■ Source records ■
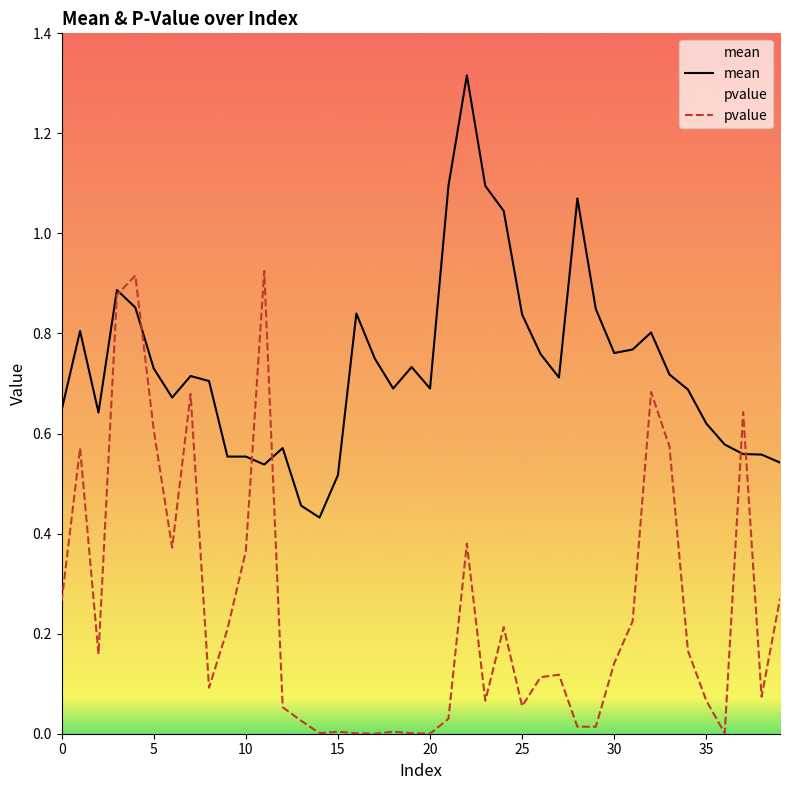

What are all the series names shown in the legend?

mean, pvalue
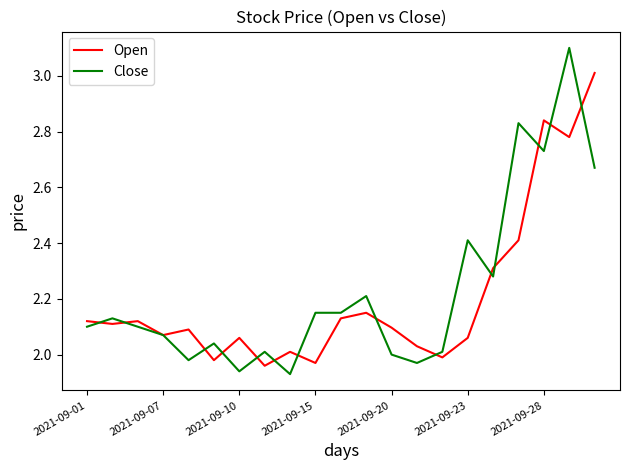

True or false: Close and Open intersect in this chart.

True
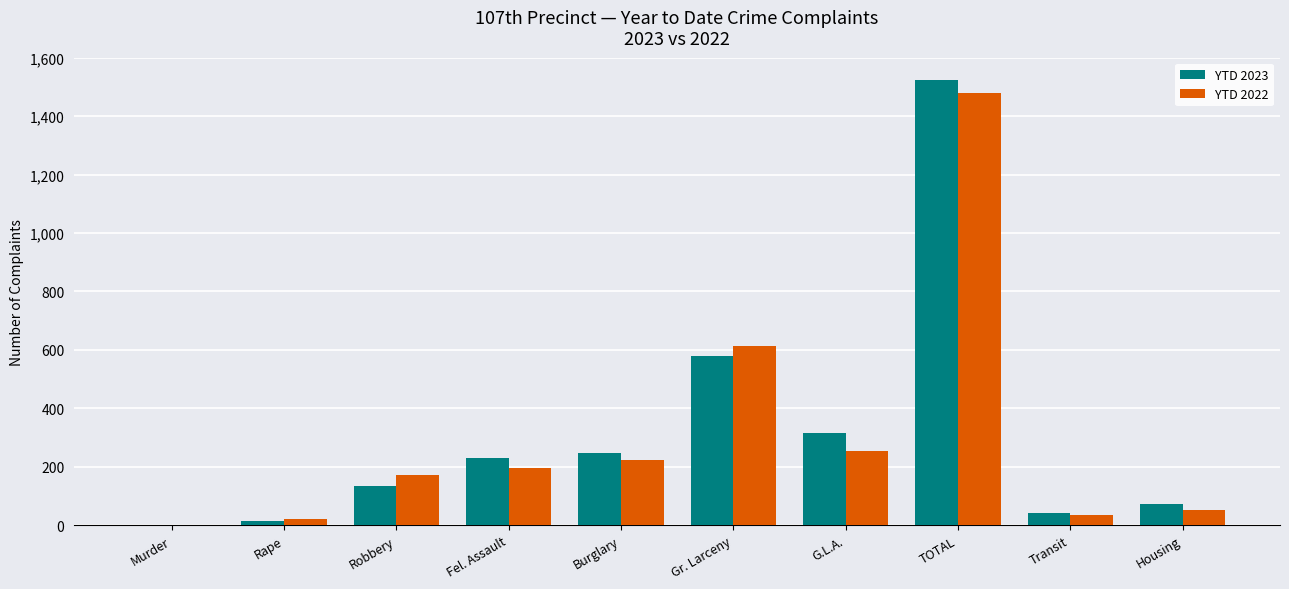

What is the sum of the YTD 2022 values at Burglary and Transit?

258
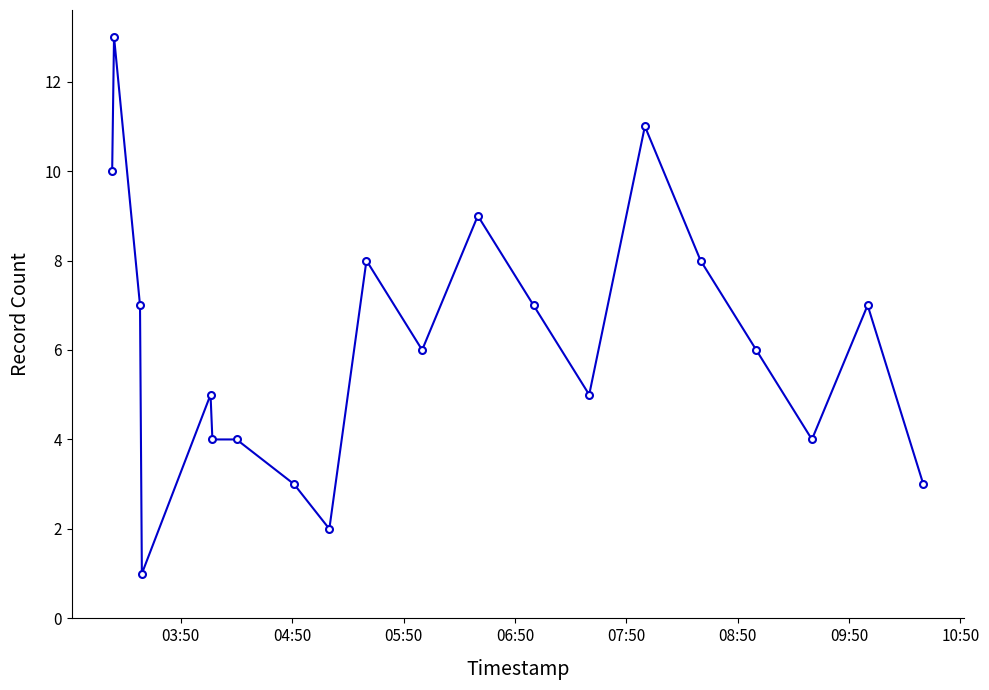

True or false: there are more than 1 points higher than both neighbors.

True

■ What you have to do ■
Reproduce all of the data above word for word, leaving out the pictures.

■ Solution to the problem ■
What are all the series names shown in the legend?

mean, pvalue

True or false: Close and Open intersect in this chart.

True

What is the sum of the YTD 2022 values at Burglary and Transit?

258

True or false: there are more than 1 points higher than both neighbors.

True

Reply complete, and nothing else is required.